* Passage *
-*-

But back to the first few dates...and avoiding coming off as desperate. Don't push your date into a "conversation corner". If they are uncomfortable in talking about a certain topic, be curtious and avoid it...change the subject. Remember that when someone doesn't want to talk about something, it's usually something you don't have a right to know yet anyway. Remember...you have to EARN trust...and that takes time. Next, you should avoid laying down hints that they are certain to "score" with you that same night. No one wants to date a tramp long-term...not even a tramp. But hey...if all you're looking for is one to a few good nights of sex...that's all you'll get out of being too physically aggressive the first few dates. Oh...and if you get lucky this way...remember that means the other person is desperate! Then there are the endearing remarks that you should avoid giving to or calling the other person by....like "sugar", "baby", "honey", "pookie", "sweetie"...well, sweetie isn't so awful, "honey-bunny", etc...after just a few dates. Don't give a person too much too soon, or they will run with it...and I mean run away LITERALLY. If you feel like you hit it off well with someone right off the bat...it's best to call them "turd" or "dork"...poke some fun about something they did that was cute but somewhat embarrassing if you're going to call them anything.
Alrighty, and before you head off to date people...make sure you have your standards straight...so you won't compromise them. Also, GET A LIFE! Yes, develop into the person you want to be, and make your life into YOUR life! Another big turn-off is when you know the person you're dating is trying to just mold into whatever you're looking for that they are not, or they automatically start integrating their whole life to revolve around yours. So, if you set standards for the person you want to be with...work on being that person yourself. In the end, not only will you end up with the kind of person on your list, but you will also be that kind of person on their list. Wouldn't you want to actually satisfy someone else's list?
Oh, and don't make a comprehensive list...no one is perfect, and if you're looking for perfection...you're just going to be headed for a long line of disappointment.

With all that said...
Here's My list of standards (not a comprehensive list):
1. Has faith on a deeper level that they won't compromise for ME and is very compassionate and charismatic
2. Likes me as I am, but encourages me or inspires me in some way into a better person than I already am, and I do the same for them
3. Has good conversational skills...someone who can express their thoughts and feelings to me freely and likes to talk about a variety of topics and can keep up with my gabbing...but starts off slow and doesn't open up too much too soon.

-*-

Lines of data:

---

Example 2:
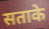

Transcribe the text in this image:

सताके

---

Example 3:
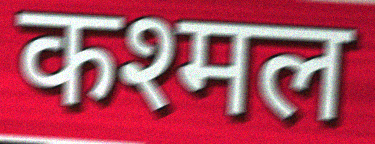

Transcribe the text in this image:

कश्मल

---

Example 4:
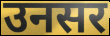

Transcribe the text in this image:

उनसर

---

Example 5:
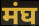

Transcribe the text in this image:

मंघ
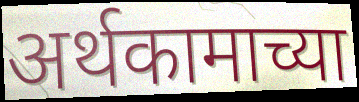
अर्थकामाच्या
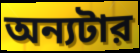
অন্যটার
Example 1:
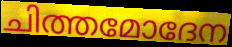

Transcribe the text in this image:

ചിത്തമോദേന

-*-

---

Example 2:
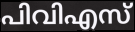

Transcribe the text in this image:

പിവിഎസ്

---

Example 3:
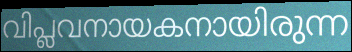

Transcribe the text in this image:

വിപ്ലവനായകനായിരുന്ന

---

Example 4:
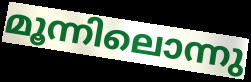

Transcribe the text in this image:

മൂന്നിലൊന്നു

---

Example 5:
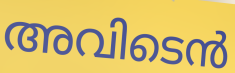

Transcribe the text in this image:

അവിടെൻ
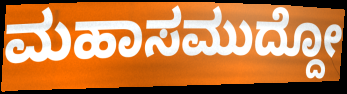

-*-

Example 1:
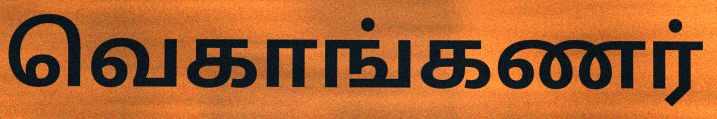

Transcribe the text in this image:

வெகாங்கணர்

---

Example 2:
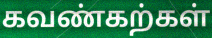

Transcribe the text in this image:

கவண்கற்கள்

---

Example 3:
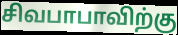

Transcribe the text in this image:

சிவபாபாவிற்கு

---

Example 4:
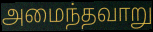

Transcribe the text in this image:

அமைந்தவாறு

-*-

* Given problem *
Reproduce the portion of the dating advice passage starting at "Oh, and don't" and ending at "much too soon.", word for word.

* Full output *
Oh, and don't make a comprehensive list...no one is perfect, and if you're looking for perfection...you're just going to be headed for a long line of disappointment.

With all that said...
Here's My list of standards (not a comprehensive list):
1. Has faith on a deeper level that they won't compromise for ME and is very compassionate and charismatic
2. Likes me as I am, but encourages me or inspires me in some way into a better person than I already am, and I do the same for them
3. Has good conversational skills...someone who can express their thoughts and feelings to me freely and likes to talk about a variety of topics and can keep up with my gabbing...but starts off slow and doesn't open up too much too soon.